Given the state’s financial condition, it’s hard to justify member items any longer and even Pheffer’s acknowledged during the recent campaign that this year the legislature had actually been forced to curtail them. But in the same breath she promised to work to get them back! Member items, in fact, are no different than Congressional earmarks (which are slipped into bills to please individual congressmen) except that state legislators get the money with no strings, to dole out as they like in their districts. A few thousand to this group, thousands more to that one and pretty soon all the significant local groups are happy. But it’s pernicious. In the year I ran against Pheffer (and did much worse than Dr. Paez, by the way) I was told by a Far Rockaway supporter that his local spiritual leader agreed with my positions but refused to come out for me, or to urge his congregants to do so, because, he explained, “she gives us money.” That’s what’s wrong with member items and why incumbents who make use of them should be sent packing.

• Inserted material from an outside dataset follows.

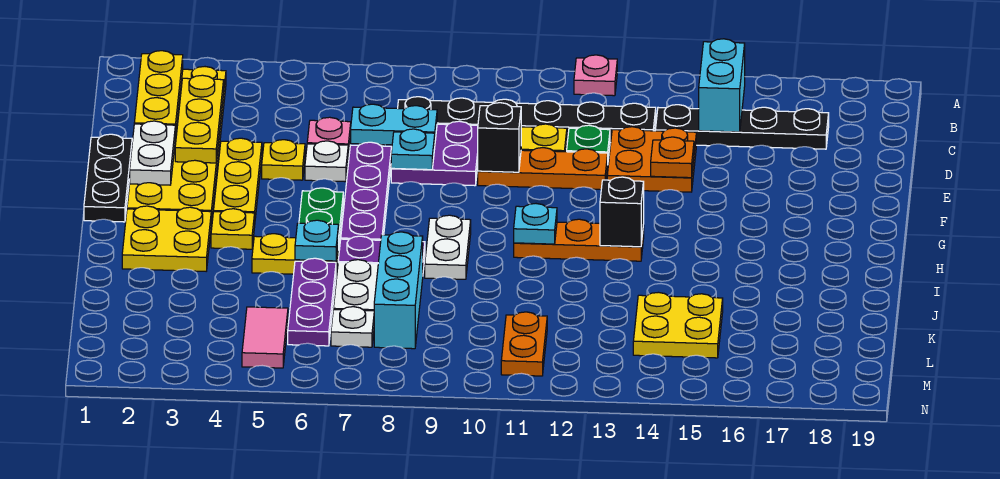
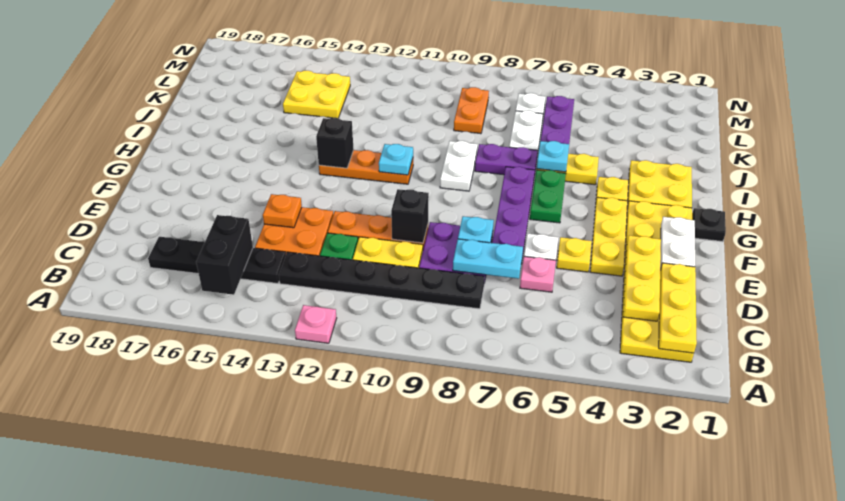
cyan 1x2 brick [699,39,745,132] -> black 1x2 brick [196,215,253,295]
black 1x3 plate [84,134,132,222] -> black 1x1 plate [692,208,726,242]
cyan 1x3 brick [374,232,423,349] -> none
pink 1x2 tile [242,307,288,368] -> none
orange 1x2 plate [501,312,547,376] -> orange 1x2 plate moved to [454,87,489,134]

So there are lots of reasons we seem to be addicted to the same people and the same policies when we vote, lots of reasons we can’t seem to shake ourselves free of this runaway train that’s taking us down the same tracks California’s on, headed straight for Greece. It’s partly a matter of affiliation and partly familiarity. And partly it’s the advantage of incumbency, especially the ability of incumbents to grease the palms of local organizations which have perceived political clout with hard cash. I spoke to Rockaway Republicans president Tom Lynch after the recent election and he’s totally frustrated after having worked so hard to build a political alternative here and seeing so little payback from his efforts in this election year, a year in which Republicans reclaimed the House of Representatives in Washington, made substantial inroads in the Senate, and swept state houses and legislatures across the nation. But here in New York and, especially here in Rockaway, nothing ever changes. Nothing’s changed at The Wave either where our editor supports the status quo in one breath – and bemoans the results in another.